Make packed lunches healthy or give children school dinners, parents are told
Tim Ross, Education Correspondent London Evening Standard 13.07.10
Parents are undermining the drive to cut obesity by sending children to school with junk food as packed lunches, the healthy eating czar said today. Chocolates, crisps and sugary fizzy drinks have been banned from school canteens but still feature in lunch boxes, according to School Food Trust chairman Rob Rees. Mr Rees, the leading chef in charge of the government quango, suggested tightening the rules on what parents should be allowed to give their children to take into school. The best move would be for children to eat the healthy food in canteens and stop bringing lunch-boxes into school, he said. “The most important thing is the hot school meal. It is the best value alternative.” The Labour government established the Trust and introduced tighter rules for school dinners after TV chef Jamie Oliver’s campaign five years ago.But while school cooks have improved, more needs to be done to convince parents, even in “fairly middle-class affluent areas”, according to Mr Rees. Government figures last week showed a surge in the number of pupils eating the more nutritious lunches in schools – and London is leading the way with 62.5 per cent of inner city primary pupils regularly eating healthy canteen lunches, up from 56.7 per cent last year. Margaret Morrissey, founder of parents’ lobby group www.Parentsoutloud.com said the Trust should “get off our backs”. She said: “I understand the School Food Trust, Jamie Oliver and the Government having an opinion on our children and their health.”But at the end of the day the parents must make the decision.
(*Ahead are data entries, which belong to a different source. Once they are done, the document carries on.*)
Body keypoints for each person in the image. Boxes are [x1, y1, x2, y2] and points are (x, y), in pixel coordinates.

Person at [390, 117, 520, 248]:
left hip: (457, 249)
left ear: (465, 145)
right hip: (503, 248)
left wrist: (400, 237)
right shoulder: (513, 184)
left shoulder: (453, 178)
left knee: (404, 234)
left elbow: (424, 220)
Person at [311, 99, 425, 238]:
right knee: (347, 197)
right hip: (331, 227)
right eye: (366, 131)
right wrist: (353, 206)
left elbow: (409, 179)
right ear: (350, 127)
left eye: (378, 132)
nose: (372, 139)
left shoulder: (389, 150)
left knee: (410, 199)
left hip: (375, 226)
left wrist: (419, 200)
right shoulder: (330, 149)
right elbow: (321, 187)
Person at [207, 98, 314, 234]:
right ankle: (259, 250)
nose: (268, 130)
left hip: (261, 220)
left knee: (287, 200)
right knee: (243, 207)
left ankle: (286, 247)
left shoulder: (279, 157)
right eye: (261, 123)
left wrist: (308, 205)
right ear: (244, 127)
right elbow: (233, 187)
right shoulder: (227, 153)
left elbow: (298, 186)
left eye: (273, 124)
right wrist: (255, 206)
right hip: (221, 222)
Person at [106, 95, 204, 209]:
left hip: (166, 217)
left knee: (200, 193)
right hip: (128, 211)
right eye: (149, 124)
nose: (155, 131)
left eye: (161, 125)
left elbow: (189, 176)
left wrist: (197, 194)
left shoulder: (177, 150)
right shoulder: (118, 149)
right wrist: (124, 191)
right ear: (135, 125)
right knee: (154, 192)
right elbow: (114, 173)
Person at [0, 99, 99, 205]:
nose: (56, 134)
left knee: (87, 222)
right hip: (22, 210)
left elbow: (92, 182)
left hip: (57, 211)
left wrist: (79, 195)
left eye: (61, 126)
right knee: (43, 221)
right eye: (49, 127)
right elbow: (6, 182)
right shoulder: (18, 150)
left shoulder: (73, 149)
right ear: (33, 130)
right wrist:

It is not the right of any of these bodies to make parents feel guilty or inadequate by the way they choose to bring up and feed their children.”Health Secretary Andrew Lansley told doctors this month that Oliver’s approach to tackling childhood obesity would never work. The minister was also in trouble for saying people should feel free to eat crisps and Mars bars occasionally. Anti-obesity campaigners called his comments “horrifying”.